Nun, seitdem ist viel passiert, durch eigene verschiedene Erfahrungen im Musikbusiness und Blicke hinter dem Vorhang wurde viel relativiert, vieles sehe ich nicht mehr wie damals – mein Respekt aber vor Antichrisis und deren Schaffen im Allgemeinen und Werke wie „Cantara Anachoreta“ und „A Legacy Of Love“ im Besonderen hat bis heute nicht gebröckelt, nein er hat sich eher manifestiert. Unvergessen bleiben mir Stücke wie nur zum Beispiel „Baleias“, „Goodbye To Jane“, „Arcanum in Anchorage“, „ Dancing In The Midnight Sun“, „Like The Stars“ und selbstverständlich „The Farewell“… sie haben auch beim heutigen Hören nichts an ihrer Emotionalität und ihrer Tiefe verloren – ganz im Gegenteil! Umso glücklicher schätze ich mich nun, verkünden zu können, das ich Sid, Kopf hinter dieser beeindruckenden Musikkreatur ohne welche die Szene um einige Perlen ärmer wäre, für unsere Rubrik „Aus-Gefragt“ zum Interview gewinnen konnte!

 

Hallo Sid! Ein herzliches Willkommen beim Dark Feather! Dann möchte ich mal loslegen..  

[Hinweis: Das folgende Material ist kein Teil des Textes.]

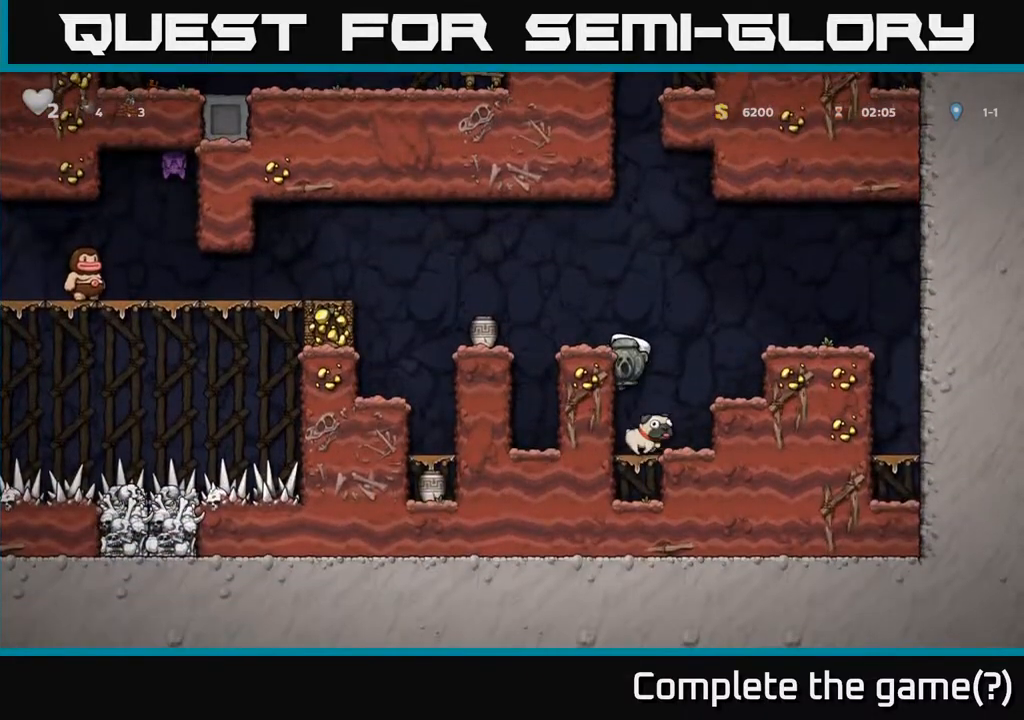
{"buttons": ["A", "DPAD_LEFT"], "left_stick": "center", "right_stick": "center", "events": [[17, "DPAD_LEFT", "down"], [233, "A", "up"], [300, "DPAD_LEFT", "up"], [383, "DPAD_LEFT", "down"], [467, "A", "down"]]}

Wo bist Du geboren, wo aufgewachsen?

Ich bin in einem sehr kleinen schwäbische Dorf geboren und dort auch aufgewachsen, bis es mich dann ab meinem 18. Lebensjahr ein wenig durch die Welt getrieben hat... unter anderem habe ich einige Zeit in England verbracht, aber seit 2003 lebe ich ich mit meiner Frau Ayuma zusammen in der Nähe von Nürnberg, wo ich mich sehr wohl fühle. 

Was meine musikalisches "Aufwachsen" betrifft, so lässt sich dies am Besten wie folgt beschreiben: Als ich im Alter von 14 Jahren zum 1. Mal über genügend finanzielle Mittel dafür verfügte, legte ich mir eine elektrische Gitarre inklusive Verstärker zu und stellte unverzüglich fest, daß eine Gitarre zwar über 6 Saiten, ich hingegen lediglich über 5 Finger an einer Hand verfügte, was bedeutete, daß herkömmliches Gitarrenspiel für mich nicht funktionieren würde, was - nebenbei bemerkt - Keith Richards von den Rolling Stones ähnlich sieht. Um diesem Umstand Abhilfe zu schaffen, reduzierte ich den Saitenbestand meiner japanischen Les-Paul-Kopie zunächst von 6 auf 2, was die Sache schon wesentlich einfacher machte, da nun meine Finger die Lufthoheit über dem Griffbrett hatten und ich dank dieser Einsparungsmaßnahmen endlich in der Lage war, sämtliche Songs meiner damaligen Helden, der Ramones, nachspielen zu können, womit mein damaliger künstlerischer Ehrgeiz mehr als befriedigt war. 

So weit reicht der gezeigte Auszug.